** INPUT RECORDS follows **

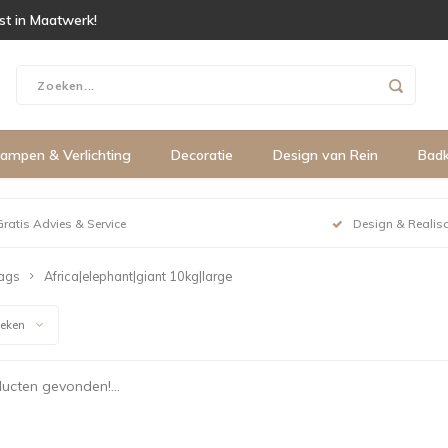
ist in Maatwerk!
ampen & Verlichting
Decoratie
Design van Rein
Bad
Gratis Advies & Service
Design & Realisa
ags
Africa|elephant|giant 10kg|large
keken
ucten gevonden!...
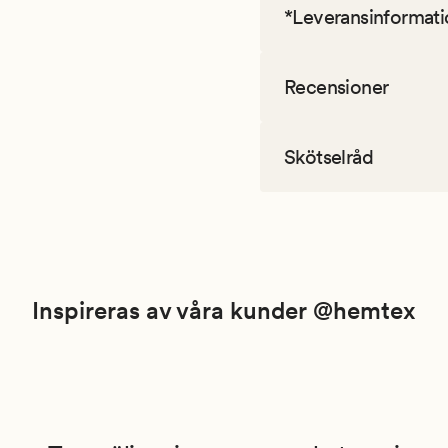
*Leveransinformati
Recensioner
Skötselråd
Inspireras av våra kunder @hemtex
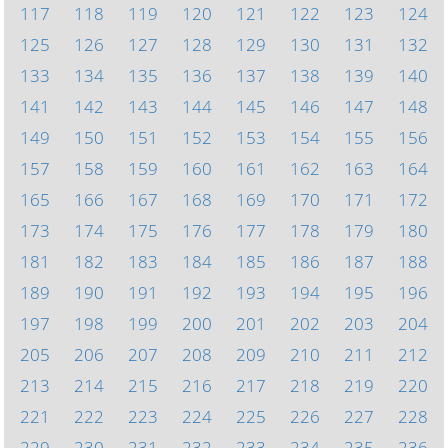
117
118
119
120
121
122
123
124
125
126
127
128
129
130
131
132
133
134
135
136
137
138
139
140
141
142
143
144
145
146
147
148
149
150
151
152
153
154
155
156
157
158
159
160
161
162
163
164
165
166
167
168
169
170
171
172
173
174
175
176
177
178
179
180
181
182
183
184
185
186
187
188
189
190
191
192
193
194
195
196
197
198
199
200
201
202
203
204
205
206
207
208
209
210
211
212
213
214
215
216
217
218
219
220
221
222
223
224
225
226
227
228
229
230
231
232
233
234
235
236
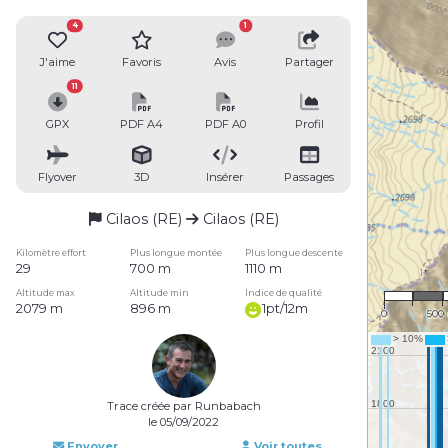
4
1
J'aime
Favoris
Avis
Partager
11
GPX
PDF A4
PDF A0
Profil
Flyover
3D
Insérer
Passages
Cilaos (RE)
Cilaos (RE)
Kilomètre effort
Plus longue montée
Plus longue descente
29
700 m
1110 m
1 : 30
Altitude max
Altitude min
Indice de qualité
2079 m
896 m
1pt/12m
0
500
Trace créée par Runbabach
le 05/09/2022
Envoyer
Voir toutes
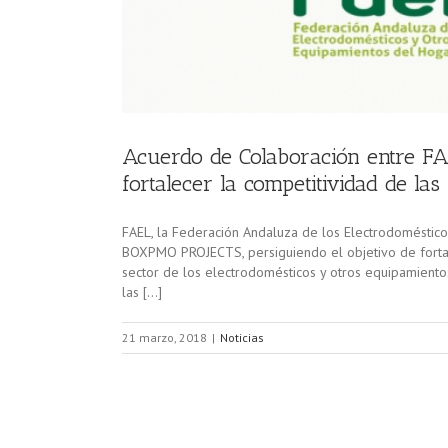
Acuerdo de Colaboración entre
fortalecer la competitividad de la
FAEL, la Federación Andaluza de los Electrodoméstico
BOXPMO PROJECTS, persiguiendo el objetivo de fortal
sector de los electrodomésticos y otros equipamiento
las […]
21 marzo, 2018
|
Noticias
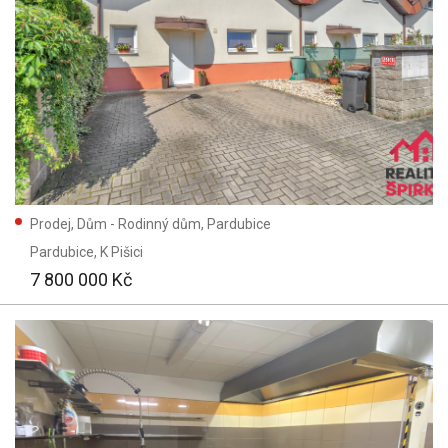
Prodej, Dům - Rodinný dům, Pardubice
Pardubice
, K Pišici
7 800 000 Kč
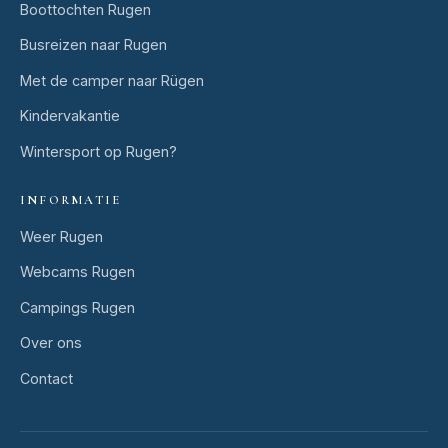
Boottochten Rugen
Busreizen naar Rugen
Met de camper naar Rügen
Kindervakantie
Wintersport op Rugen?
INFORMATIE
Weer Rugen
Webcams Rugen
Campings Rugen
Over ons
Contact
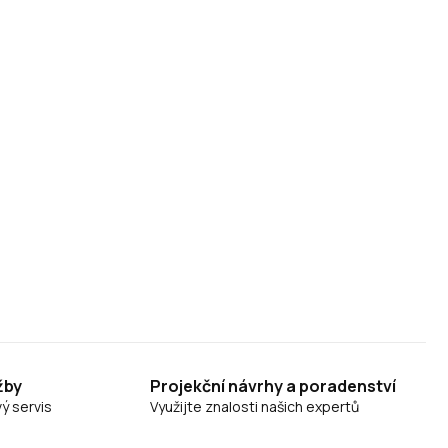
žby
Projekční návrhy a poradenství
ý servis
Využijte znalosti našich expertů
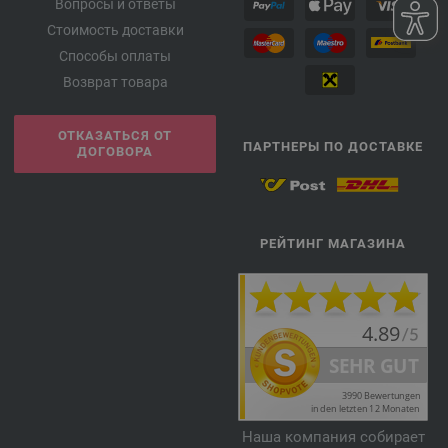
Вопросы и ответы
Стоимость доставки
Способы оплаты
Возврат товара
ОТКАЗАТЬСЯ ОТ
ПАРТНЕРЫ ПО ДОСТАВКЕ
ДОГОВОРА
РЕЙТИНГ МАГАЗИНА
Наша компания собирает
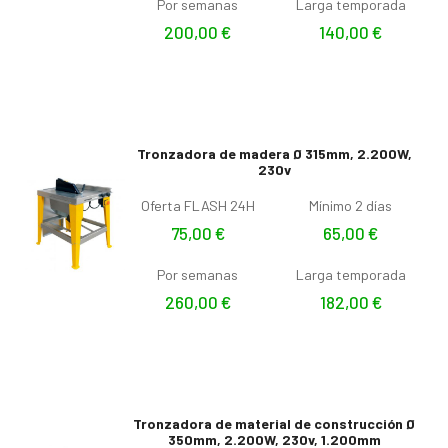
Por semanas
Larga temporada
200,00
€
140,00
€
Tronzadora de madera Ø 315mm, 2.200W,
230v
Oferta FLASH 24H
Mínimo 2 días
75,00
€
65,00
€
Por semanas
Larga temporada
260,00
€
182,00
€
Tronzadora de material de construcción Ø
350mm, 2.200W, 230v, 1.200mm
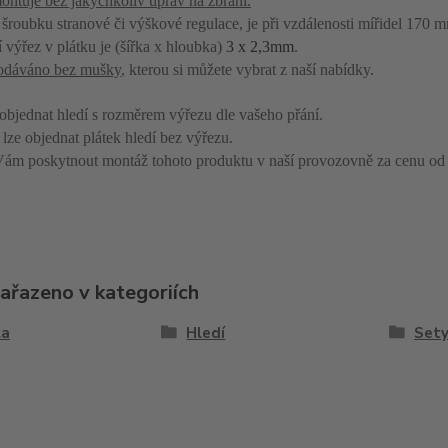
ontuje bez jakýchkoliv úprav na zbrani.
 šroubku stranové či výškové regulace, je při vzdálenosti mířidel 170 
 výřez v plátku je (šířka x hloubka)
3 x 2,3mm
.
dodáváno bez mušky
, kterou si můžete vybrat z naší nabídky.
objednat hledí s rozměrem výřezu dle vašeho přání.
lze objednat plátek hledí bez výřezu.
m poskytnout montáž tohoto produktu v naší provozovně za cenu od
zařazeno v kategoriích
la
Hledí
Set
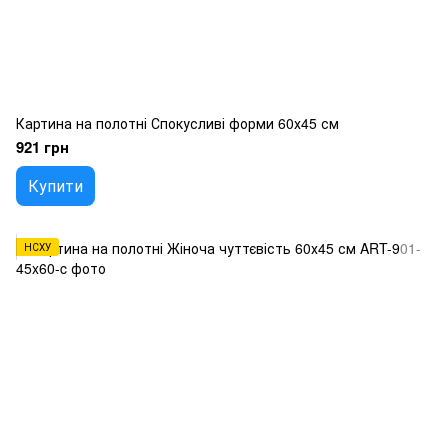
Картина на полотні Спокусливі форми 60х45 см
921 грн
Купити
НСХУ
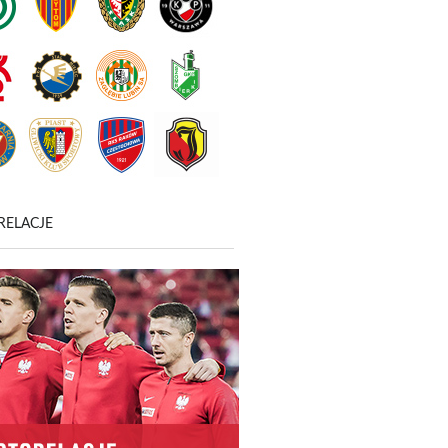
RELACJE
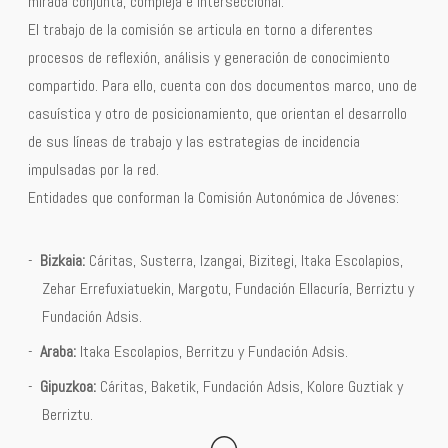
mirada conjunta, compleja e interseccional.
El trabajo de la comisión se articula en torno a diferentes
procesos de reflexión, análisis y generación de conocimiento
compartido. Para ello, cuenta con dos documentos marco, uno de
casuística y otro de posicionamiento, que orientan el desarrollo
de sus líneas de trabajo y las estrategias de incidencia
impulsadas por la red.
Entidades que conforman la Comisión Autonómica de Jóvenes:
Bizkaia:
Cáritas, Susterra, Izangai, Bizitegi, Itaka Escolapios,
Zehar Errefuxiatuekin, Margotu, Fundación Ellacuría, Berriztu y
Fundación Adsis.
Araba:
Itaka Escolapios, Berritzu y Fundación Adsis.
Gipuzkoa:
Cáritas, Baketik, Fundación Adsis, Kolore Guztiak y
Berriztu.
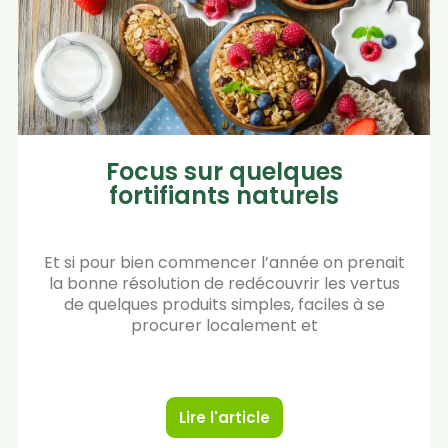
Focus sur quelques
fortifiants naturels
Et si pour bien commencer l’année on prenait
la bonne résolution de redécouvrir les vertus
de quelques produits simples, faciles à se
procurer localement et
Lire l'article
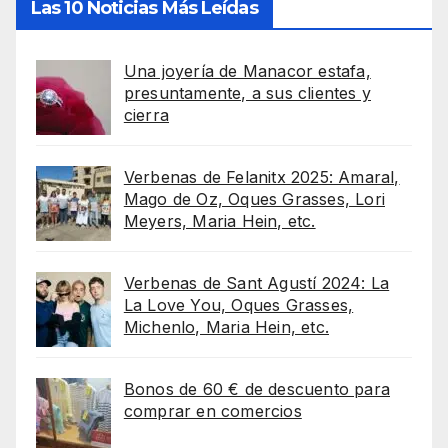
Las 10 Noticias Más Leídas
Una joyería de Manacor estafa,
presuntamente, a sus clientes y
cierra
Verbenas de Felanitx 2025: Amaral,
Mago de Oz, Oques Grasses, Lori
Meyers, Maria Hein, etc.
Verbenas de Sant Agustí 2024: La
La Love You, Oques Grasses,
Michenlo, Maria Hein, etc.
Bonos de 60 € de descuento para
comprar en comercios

** End of INPUT RECORDS **

TO-DO ITEM:
Skip the pictures, then write out every entry exactly.

THE COMPLETED TASK:
ist in Maatwerk!
ampen & Verlichting
Decoratie
Design van Rein
Bad
Gratis Advies & Service
Design & Realisa
ags
Africa|elephant|giant 10kg|large
keken
ucten gevonden!...
*Leveransinformati
Recensioner
Skötselråd
Inspireras av våra kunder @hemtex
117
118
119
120
121
122
123
124
125
126
127
128
129
130
131
132
133
134
135
136
137
138
139
140
141
142
143
144
145
146
147
148
149
150
151
152
153
154
155
156
157
158
159
160
161
162
163
164
165
166
167
168
169
170
171
172
173
174
175
176
177
178
179
180
181
182
183
184
185
186
187
188
189
190
191
192
193
194
195
196
197
198
199
200
201
202
203
204
205
206
207
208
209
210
211
212
213
214
215
216
217
218
219
220
221
222
223
224
225
226
227
228
229
230
231
232
233
234
235
236
4
1
J'aime
Favoris
Avis
Partager
11
GPX
PDF A4
PDF A0
Profil
Flyover
3D
Insérer
Passages
Cilaos (RE)
Cilaos (RE)
Kilomètre effort
Plus longue montée
Plus longue descente
29
700 m
1110 m
1 : 30
Altitude max
Altitude min
Indice de qualité
2079 m
896 m
1pt/12m
0
500
Trace créée par Runbabach
le 05/09/2022
Envoyer
Voir toutes
Acuerdo de Colaboración entre
fortalecer la competitividad de la
FAEL, la Federación Andaluza de los Electrodoméstico
BOXPMO PROJECTS, persiguiendo el objetivo de fortal
sector de los electrodomésticos y otros equipamiento
las […]
21 marzo, 2018
|
Noticias
Prodej, Dům - Rodinný dům, Pardubice
Pardubice
, K Pišici
7 800 000 Kč
Boottochten Rugen
Busreizen naar Rugen
Met de camper naar Rügen
Kindervakantie
Wintersport op Rugen?
INFORMATIE
Weer Rugen
Webcams Rugen
Campings Rugen
Over ons
Contact
žby
Projekční návrhy a poradenství
ý servis
Využijte znalosti našich expertů
Вопросы и ответы
Стоимость доставки
Способы оплаты
Возврат товара
ОТКАЗАТЬСЯ ОТ
ПАРТНЕРЫ ПО ДОСТАВКЕ
ДОГОВОРА
РЕЙТИНГ МАГАЗИНА
Наша компания собирает
Por semanas
Larga temporada
200,00
€
140,00
€
Tronzadora de madera Ø 315mm, 2.200W,
230v
Oferta FLASH 24H
Mínimo 2 días
75,00
€
65,00
€
Por semanas
Larga temporada
260,00
€
182,00
€
Tronzadora de material de construcción Ø
350mm, 2.200W, 230v, 1.200mm
ontuje bez jakýchkoliv úprav na zbrani.
 šroubku stranové či výškové regulace, je při vzdálenosti mířidel 170 
 výřez v plátku je (šířka x hloubka)
3 x 2,3mm
.
dodáváno bez mušky
, kterou si můžete vybrat z naší nabídky.
objednat hledí s rozměrem výřezu dle vašeho přání.
lze objednat plátek hledí bez výřezu.
m poskytnout montáž tohoto produktu v naší provozovně za cenu od
zařazeno v kategoriích
la
Hledí
Set
Картина на полотні Спокусливі форми 60х45 см
921 грн
Купити
НСХУ
RELACJE
mirada conjunta, compleja e interseccional.
El trabajo de la comisión se articula en torno a diferentes
procesos de reflexión, análisis y generación de conocimiento
compartido. Para ello, cuenta con dos documentos marco, uno de
casuística y otro de posicionamiento, que orientan el desarrollo
de sus líneas de trabajo y las estrategias de incidencia
impulsadas por la red.
Entidades que conforman la Comisión Autonómica de Jóvenes:
Bizkaia:
Cáritas, Susterra, Izangai, Bizitegi, Itaka Escolapios,
Zehar Errefuxiatuekin, Margotu, Fundación Ellacuría, Berriztu y
Fundación Adsis.
Araba:
Itaka Escolapios, Berritzu y Fundación Adsis.
Gipuzkoa:
Cáritas, Baketik, Fundación Adsis, Kolore Guztiak y
Berriztu.
Focus sur quelques
fortifiants naturels
Et si pour bien commencer l’année on prenait
la bonne résolution de redécouvrir les vertus
de quelques produits simples, faciles à se
procurer localement et
Lire l'article
Las 10 Noticias Más Leídas
Una joyería de Manacor estafa,
presuntamente, a sus clientes y
cierra
Verbenas de Felanitx 2025: Amaral,
Mago de Oz, Oques Grasses, Lori
Meyers, Maria Hein, etc.
Verbenas de Sant Agustí 2024: La
La Love You, Oques Grasses,
Michenlo, Maria Hein, etc.
Bonos de 60 € de descuento para
comprar en comercios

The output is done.